Innovative companies are getting huge results from their insight communities in less than one year. So, what’s their secret? According to Laura-Lynn Freck, senior manager for shopper and category insights at Red Bull, getting customers and stakeholders excited is table stakes, but that’s not all.
At the 2017 Customer Intelligence Summit, Red Bull and two other innovative brands outlined how they made the most of their insight communities in their early days by scoring massive wins that benefitted their brand and their customers. Freck was joined by Madialen Cahen, intelligence marketing project manager at Jacquet Brossard, and Ettie Etela, VP of research and insights international at Scripps Networks Interactive UK.
Keep it light and fun
Insight communities are useful tools to harnessing customer intelligence, but it’s important to keep it fun, said Freck. This can be done by gamifying the interactions with customers to get them excited. It also means avoiding sending long surveys and over-communication.
Selling the insight community internally is just as important, she advises. You need to get your own organization excited about it as a new, innovative idea, rather than just another market research tool. Red Bell chose to move forward with its community because it provides a constant current of insight that complements its ad-hoc research initiatives, said Freck, and provides deeper insights.
Red Bull has been able to accelerate product development timelines and establish retail partner relationships more quickly and effectively with the insight gleaned from its community, said Freck.
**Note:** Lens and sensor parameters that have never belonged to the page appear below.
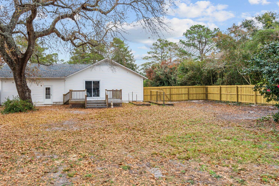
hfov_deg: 70.4
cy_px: 75
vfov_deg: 51.0
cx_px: 105
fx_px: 194
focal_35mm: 25
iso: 100
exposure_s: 1/200
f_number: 4
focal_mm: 18
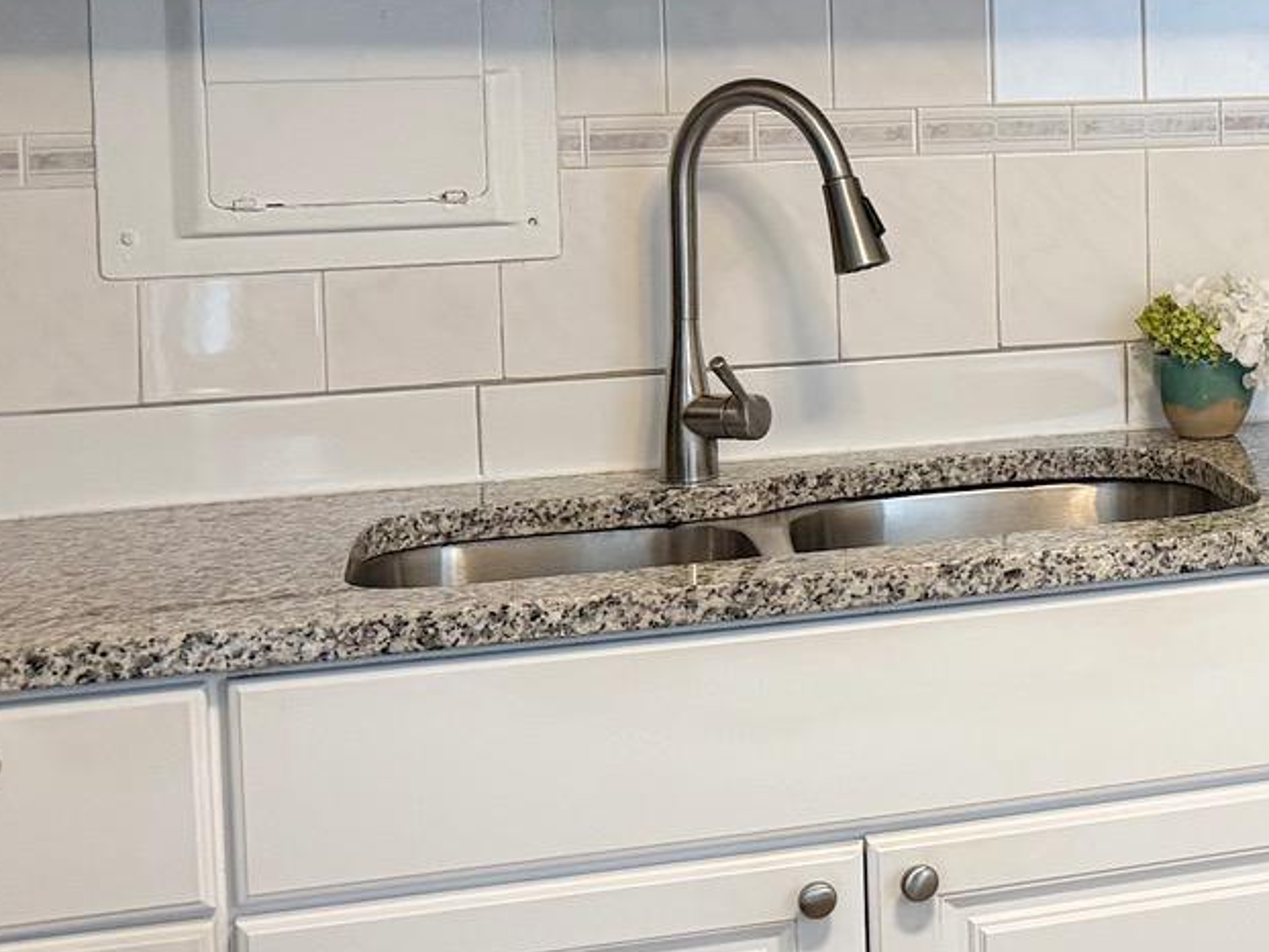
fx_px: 2897
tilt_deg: -3.1
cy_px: 108
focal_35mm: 79
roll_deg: +0.9
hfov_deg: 21.6
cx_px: 1781
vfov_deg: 18.4
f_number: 1.78
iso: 250
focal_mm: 6.76
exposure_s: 1/60
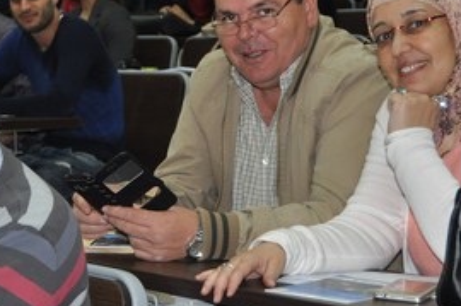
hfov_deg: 18.4
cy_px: 102
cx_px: 85
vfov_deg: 12.4
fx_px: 1408
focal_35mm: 110
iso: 800
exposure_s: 1/60
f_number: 4.2
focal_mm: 31
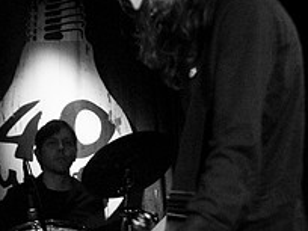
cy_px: 124
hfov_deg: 13.4
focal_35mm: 143
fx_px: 1276
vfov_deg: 10.3
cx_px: -47
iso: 800
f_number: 2.8
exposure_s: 1/50
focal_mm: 35
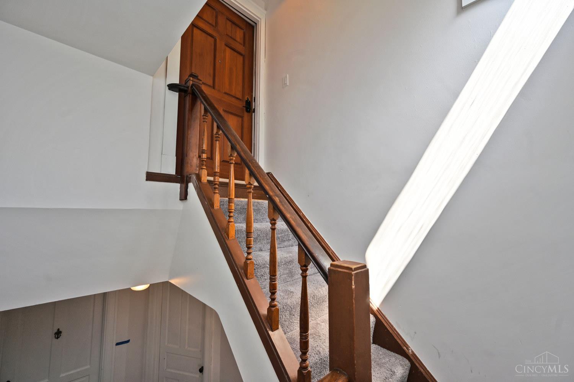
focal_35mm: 15
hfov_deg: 100.4
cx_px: 287
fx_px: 239
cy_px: 191
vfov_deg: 77.3
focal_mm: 15
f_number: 5.6
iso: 160
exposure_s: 1/125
An early, significant win was influencing a local product launch, which she said was a big deal as those decisions are normally controlled from head office in Europe.
Create a process
While Red Bull sees gamification as enabling a successful community, Scripps has learned it’s not about offering prizes, it’s about authentic, two-way conversations, said Etela. Showing customers how their feedback has impacted the company drives engagement.
She said it’s important to get buy-in and establish workflows with stakeholders as soon as possible, but at the same time companies should take it slow. And although it’s important to have process, Etela echoes Red Bell’s philosophy of not being overly rigid and fenced in standard market research practices.
Scripps saw added value and immediate impact from its insight community. Etela said it’s easy to use, provides the company with more control, and is less time-consuming. It was also easy to personalize for its business. Most importantly, having an insight community led to Scripps’ best year for sponsorship dollars while reducing its research budget, she said.
Establish support and resources
While Freck recommends keeping the community fun and cheeky, it also requires a dedicated resource, something Madialen agrees with given the popularity of Jacquet Brossard’s community.
The company’s insight community is its main source of customer insight and its primary CRM tool, she said, so being process-driven is essential for successfully managing the volume of input. She recommends having a point of contact for each insight community. By putting the right resources behind the community, Jacquet Brossard has been able create stronger customer bonds, which, in turn results, to faster responses from customers whenever the company needs feedback.
Upfront investment pays off
Insight communities can deliver significant benefits in their early days. The key is to build the relationships with both stakeholders and customers early on so it’s seen as a strategic resource that adds competitive advantage, not just another market research tool.